一方でヤリスは、ホールド性のあるタイトなシート、レバー式サイドブレーキなどドライバーズカーの要素が強調された。また、専用デザインのクロスオーバーSUVモデルを設定するなど、フィットや軽トールワゴン車には無い価値を提供することに成功した。
販売台数はフィットが惨敗することになり、フェイスリフトやスポーツグレード「RS」の追加といったテコ入れが求められる状況となっている。
フィット4が不人気、マイナーモデルチェンジで早めのリフレッシュが期待されてきた
ホンダの現行型フィットは、2020年2月に発売されたGR型の4代目モデルである。
東京オートサロン2022で出品されたフィットをベースしたカスタマイズモデルは、フィット クロスターのみであった。
フィットRSの発売を予感させるスポーツイメージの強いカスタマイズモデルは出品されなかったが、2022年10月7日に発売となった。
フィットの2021年販売台数は58,780台
不人気と言われるフィット4であるが、フルモデルチェンジ直後の受注増から一段落した2021年の販売台数は、フィットが58,780台に対し、ヤリスが212,927台となっており、同時期にフルモデルチェンジ発売された競合車種から、大きな差をつけられている。
その後フルモデルチェンジされた、他のBセグメントハッチバック勢も、日産・ノート(90,177台)、トヨタ・アクア(72,495台)となっており、やはりフィットのセールスが良くないのがわかる。

フィット4に、20周年の特別仕様車とModulo Xが発売、フルモデルチェンジ後の初改良、2021年6月
フィット4としては初の改良が施され、2021年6月4日に発売された。さらに、20周年特別仕様車「CASA(カーサ)」と「MAISON(メゾン)」、そして「FIT e:HEV Modulo X」も同日に発売となった。
一部改良は、ホンダコネクトの改良にとどまる
一部改良については、車載通信モジュールのホンダコネクトの機能追加に留められた。月額基本パック550円からのサブスクリプションサービス、ホンダ トータルケア プレミアムで、ナビゲーションシステムの自動地図更新サービスが加わった。

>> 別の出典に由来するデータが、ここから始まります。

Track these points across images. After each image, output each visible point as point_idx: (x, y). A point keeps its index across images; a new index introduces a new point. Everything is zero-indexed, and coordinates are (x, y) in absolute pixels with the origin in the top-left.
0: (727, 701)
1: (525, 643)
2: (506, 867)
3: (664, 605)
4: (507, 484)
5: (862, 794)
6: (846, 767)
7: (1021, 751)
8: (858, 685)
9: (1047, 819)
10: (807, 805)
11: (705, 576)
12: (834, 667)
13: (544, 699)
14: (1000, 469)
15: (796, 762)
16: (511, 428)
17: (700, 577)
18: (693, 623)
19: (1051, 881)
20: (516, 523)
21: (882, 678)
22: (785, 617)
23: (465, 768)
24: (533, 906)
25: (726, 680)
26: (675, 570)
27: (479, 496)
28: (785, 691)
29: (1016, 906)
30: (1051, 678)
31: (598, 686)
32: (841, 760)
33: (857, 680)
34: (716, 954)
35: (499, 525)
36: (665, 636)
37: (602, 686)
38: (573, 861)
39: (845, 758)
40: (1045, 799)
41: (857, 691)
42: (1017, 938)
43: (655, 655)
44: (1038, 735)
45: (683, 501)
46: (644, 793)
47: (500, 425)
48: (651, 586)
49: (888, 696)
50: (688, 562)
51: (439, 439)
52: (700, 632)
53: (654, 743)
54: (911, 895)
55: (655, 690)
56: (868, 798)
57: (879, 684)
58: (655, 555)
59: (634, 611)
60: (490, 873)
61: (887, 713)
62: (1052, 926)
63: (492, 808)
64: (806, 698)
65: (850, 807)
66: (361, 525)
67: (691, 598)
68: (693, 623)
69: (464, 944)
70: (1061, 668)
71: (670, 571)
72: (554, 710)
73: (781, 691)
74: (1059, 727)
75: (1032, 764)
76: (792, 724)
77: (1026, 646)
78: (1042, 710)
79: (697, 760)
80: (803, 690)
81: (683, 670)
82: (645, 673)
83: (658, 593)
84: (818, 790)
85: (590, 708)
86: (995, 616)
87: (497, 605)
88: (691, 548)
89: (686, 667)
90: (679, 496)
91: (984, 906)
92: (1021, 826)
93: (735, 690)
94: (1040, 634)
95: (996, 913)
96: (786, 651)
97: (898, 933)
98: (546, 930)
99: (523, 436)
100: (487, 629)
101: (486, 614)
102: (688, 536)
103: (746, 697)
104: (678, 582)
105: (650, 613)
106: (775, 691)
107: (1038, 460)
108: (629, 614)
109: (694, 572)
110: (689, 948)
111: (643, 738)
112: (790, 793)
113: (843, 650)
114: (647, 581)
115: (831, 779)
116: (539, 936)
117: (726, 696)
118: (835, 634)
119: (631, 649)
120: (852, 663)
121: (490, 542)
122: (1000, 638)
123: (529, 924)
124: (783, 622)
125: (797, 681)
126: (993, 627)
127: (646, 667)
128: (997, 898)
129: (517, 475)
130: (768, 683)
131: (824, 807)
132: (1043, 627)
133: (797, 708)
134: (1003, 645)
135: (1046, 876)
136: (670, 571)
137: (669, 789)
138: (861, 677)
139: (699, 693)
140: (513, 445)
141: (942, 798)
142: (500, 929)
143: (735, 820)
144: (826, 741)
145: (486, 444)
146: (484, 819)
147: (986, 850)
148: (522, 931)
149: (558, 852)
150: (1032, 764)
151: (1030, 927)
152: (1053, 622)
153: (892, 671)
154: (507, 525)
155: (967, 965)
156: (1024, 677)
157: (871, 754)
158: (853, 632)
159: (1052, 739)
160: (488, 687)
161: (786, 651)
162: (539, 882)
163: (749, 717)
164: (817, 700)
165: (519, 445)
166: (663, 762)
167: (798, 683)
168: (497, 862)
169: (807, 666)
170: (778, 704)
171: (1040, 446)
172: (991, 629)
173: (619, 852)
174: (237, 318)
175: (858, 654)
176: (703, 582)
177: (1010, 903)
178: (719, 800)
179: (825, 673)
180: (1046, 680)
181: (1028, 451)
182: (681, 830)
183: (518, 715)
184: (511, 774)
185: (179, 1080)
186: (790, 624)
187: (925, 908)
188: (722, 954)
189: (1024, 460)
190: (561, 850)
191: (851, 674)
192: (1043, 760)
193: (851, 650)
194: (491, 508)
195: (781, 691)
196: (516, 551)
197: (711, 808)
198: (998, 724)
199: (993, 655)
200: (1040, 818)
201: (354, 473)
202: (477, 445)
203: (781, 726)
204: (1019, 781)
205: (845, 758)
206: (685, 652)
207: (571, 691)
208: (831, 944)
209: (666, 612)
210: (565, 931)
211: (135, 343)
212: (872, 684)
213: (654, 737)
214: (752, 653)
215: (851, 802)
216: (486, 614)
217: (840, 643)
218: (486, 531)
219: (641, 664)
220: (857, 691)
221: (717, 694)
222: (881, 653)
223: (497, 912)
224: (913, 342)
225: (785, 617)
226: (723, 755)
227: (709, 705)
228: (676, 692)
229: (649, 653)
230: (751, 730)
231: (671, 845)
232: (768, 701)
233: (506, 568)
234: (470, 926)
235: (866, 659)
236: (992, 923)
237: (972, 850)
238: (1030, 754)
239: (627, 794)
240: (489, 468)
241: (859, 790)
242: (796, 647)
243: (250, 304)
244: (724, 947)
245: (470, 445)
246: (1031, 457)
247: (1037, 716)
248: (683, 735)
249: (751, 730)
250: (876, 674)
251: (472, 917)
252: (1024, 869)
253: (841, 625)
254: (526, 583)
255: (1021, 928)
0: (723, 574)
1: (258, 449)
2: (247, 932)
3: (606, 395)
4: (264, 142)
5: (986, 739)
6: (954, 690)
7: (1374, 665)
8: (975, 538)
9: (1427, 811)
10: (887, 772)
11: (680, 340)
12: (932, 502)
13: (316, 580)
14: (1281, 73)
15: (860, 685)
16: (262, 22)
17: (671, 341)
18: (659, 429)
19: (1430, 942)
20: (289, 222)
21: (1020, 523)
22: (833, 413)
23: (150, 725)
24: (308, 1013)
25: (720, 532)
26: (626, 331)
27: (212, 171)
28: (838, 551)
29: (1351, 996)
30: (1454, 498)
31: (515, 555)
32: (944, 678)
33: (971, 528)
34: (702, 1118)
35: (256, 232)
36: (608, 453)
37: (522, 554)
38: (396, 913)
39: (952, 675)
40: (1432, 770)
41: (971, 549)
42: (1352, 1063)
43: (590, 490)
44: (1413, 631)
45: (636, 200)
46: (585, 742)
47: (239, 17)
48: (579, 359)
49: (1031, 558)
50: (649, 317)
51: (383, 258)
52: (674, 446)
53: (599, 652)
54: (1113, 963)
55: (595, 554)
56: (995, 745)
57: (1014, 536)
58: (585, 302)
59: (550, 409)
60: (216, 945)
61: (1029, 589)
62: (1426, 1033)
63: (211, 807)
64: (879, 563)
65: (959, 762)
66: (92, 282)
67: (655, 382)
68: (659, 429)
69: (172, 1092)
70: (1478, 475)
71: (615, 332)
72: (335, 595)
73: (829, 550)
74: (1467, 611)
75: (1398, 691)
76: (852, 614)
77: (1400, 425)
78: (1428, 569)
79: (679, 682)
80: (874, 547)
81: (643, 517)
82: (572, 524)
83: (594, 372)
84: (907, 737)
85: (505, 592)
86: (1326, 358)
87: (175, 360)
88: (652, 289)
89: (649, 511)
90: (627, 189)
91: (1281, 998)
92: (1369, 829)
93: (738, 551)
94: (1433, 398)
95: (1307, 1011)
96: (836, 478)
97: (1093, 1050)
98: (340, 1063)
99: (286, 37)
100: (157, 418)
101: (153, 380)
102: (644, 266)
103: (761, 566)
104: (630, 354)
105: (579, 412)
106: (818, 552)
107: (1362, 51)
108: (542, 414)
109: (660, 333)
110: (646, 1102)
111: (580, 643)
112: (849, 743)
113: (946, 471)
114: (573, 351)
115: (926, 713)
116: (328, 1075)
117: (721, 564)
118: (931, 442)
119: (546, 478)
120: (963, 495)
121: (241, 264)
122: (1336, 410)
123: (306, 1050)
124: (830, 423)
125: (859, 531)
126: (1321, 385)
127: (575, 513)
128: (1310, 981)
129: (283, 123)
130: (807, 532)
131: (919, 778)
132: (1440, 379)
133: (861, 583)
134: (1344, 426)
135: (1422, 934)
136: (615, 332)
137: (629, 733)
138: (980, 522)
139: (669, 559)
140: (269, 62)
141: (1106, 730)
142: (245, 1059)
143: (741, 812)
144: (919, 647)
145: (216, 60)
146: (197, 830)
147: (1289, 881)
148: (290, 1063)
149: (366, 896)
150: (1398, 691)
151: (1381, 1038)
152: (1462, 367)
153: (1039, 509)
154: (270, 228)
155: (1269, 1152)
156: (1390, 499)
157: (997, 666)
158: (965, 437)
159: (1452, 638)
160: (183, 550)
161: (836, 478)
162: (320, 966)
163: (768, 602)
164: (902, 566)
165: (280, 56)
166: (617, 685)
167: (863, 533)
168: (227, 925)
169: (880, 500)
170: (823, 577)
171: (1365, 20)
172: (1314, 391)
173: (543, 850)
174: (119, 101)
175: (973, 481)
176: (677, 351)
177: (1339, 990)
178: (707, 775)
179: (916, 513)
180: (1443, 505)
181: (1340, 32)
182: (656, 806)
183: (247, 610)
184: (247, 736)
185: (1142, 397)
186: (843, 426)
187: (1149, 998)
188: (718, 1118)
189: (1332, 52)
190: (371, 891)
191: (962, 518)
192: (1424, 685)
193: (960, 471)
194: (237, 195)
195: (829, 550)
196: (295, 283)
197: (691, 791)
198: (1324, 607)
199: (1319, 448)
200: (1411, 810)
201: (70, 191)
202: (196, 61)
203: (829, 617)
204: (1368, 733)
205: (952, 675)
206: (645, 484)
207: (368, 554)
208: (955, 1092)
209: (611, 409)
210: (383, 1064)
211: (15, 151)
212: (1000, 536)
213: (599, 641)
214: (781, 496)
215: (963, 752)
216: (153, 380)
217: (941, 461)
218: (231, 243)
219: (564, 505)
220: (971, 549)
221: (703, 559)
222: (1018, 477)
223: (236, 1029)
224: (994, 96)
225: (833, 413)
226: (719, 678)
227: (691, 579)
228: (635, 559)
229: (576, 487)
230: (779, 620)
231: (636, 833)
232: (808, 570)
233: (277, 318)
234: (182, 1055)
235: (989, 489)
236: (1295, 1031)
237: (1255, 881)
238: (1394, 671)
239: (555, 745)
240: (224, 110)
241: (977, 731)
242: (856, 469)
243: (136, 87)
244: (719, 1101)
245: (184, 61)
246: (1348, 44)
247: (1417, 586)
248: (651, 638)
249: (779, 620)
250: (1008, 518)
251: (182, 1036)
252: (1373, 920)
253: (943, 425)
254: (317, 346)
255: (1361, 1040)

家系フィット、「カーサ」「メゾン」は通常「HOME」がベース
そして、フィットの販売20周年を記念する特別仕様車として、カーサとメゾンの2モデルが発売された。
これらは通常モデルのHOMEをベースに、専用デザインされたインテリアが特徴となる。つまり、英語のHOME(家)に対する、スペイン語のCASA、フランス語のMAISONということである。カーサはレッドステッチをアクセントとした専用シート、そしてメゾンには上品さとしなやかさを感じさせるグレー×ベージュの専用シートが与えられた。
他の装備では、いずれのモデルも運転席&助手席シートヒーター、アームレスト付きセンターコンソールボックス、ブラック塗装の電動格納式リモコンドアミラー、ブラッククリア塗装16インチアルミホイールなどが標準化された。
ガソリン車は191万7300円から、ハイブリッド車のe:HEVは226万7100円から用意された。
FIT Modulo Xが市販化、発売に
「FIT e:HEV Modulo X」は、東京オートサロン2020でコンセプトカーが公開されていたモデルである。フィット4のフルモデルチェンジ発売当初から話題にはなっていたものの、市販化が遅くなった。
FIT Modulo Xは「実効空力」デバイスとして専用バンパーと専用エアロパーツが装備される。「実効」というだけあって、ドライバーが体感できる程度にまでダウンフォースが効き、ステアリング操作や直進安定性が改善された。
またフロントグリルに専用デザインを採用するのも特徴である。標準フィットのフロントマスクが気に入らないというユーザーの選択肢となる。
パワートレインはe:HEVのFFのみの設定で、車両価格286万6600円となった。